Find every line of the listing below where "across" appears, and copy it.

*** LISTED ENTRIES ***

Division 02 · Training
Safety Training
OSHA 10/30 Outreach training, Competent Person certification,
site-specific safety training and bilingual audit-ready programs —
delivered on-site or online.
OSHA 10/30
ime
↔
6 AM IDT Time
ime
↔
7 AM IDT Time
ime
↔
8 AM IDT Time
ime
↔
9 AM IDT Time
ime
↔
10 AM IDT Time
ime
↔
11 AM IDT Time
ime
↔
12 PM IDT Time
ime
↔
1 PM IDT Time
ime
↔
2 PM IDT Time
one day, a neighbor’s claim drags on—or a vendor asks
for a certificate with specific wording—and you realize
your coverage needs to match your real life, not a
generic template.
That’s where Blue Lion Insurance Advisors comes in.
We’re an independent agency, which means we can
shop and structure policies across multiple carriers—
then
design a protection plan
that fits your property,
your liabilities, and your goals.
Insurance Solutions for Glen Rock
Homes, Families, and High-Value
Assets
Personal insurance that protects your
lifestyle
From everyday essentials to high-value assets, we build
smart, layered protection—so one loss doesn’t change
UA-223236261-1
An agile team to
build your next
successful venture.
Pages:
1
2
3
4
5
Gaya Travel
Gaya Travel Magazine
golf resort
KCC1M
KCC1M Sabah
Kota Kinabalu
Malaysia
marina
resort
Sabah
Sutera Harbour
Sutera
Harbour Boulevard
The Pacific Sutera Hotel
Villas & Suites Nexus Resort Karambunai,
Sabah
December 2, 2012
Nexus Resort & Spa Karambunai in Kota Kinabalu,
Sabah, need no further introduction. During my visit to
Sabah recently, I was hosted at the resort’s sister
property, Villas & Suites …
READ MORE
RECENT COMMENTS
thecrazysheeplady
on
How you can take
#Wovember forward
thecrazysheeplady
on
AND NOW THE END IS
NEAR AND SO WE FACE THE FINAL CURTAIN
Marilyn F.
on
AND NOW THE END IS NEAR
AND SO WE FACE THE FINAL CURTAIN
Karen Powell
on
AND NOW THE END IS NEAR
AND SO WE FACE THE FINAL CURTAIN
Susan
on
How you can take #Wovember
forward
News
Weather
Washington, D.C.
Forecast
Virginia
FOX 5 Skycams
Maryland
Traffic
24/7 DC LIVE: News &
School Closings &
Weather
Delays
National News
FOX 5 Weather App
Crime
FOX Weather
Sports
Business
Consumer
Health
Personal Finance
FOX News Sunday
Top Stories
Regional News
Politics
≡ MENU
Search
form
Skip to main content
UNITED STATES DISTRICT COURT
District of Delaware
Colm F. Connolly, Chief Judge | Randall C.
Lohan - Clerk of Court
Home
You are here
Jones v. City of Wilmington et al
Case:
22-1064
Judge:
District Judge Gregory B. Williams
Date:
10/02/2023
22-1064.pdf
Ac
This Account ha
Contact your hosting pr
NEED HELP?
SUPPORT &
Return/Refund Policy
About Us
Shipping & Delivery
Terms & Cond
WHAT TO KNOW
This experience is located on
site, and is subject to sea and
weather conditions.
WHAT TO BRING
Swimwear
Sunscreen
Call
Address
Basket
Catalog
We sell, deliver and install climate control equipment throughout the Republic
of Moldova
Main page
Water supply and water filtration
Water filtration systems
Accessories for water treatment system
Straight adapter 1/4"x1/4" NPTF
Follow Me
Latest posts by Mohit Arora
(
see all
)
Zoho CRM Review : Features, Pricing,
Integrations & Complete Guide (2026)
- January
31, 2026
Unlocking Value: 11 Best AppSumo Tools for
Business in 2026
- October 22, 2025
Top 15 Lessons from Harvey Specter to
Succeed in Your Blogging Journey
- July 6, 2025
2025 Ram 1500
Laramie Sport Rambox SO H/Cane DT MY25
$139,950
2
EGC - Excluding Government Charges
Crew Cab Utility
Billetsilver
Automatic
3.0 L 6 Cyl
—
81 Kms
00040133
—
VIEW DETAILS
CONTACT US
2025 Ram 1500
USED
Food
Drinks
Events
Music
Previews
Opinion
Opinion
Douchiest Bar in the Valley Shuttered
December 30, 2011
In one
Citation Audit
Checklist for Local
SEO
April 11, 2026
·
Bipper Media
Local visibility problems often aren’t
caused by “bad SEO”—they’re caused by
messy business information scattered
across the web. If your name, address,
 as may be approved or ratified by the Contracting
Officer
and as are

*** End of LISTED ENTRIES ***

▶ **ANSWER TO THIS TASK**:
shop and structure policies across multiple carriers—
across the web. If your name, address,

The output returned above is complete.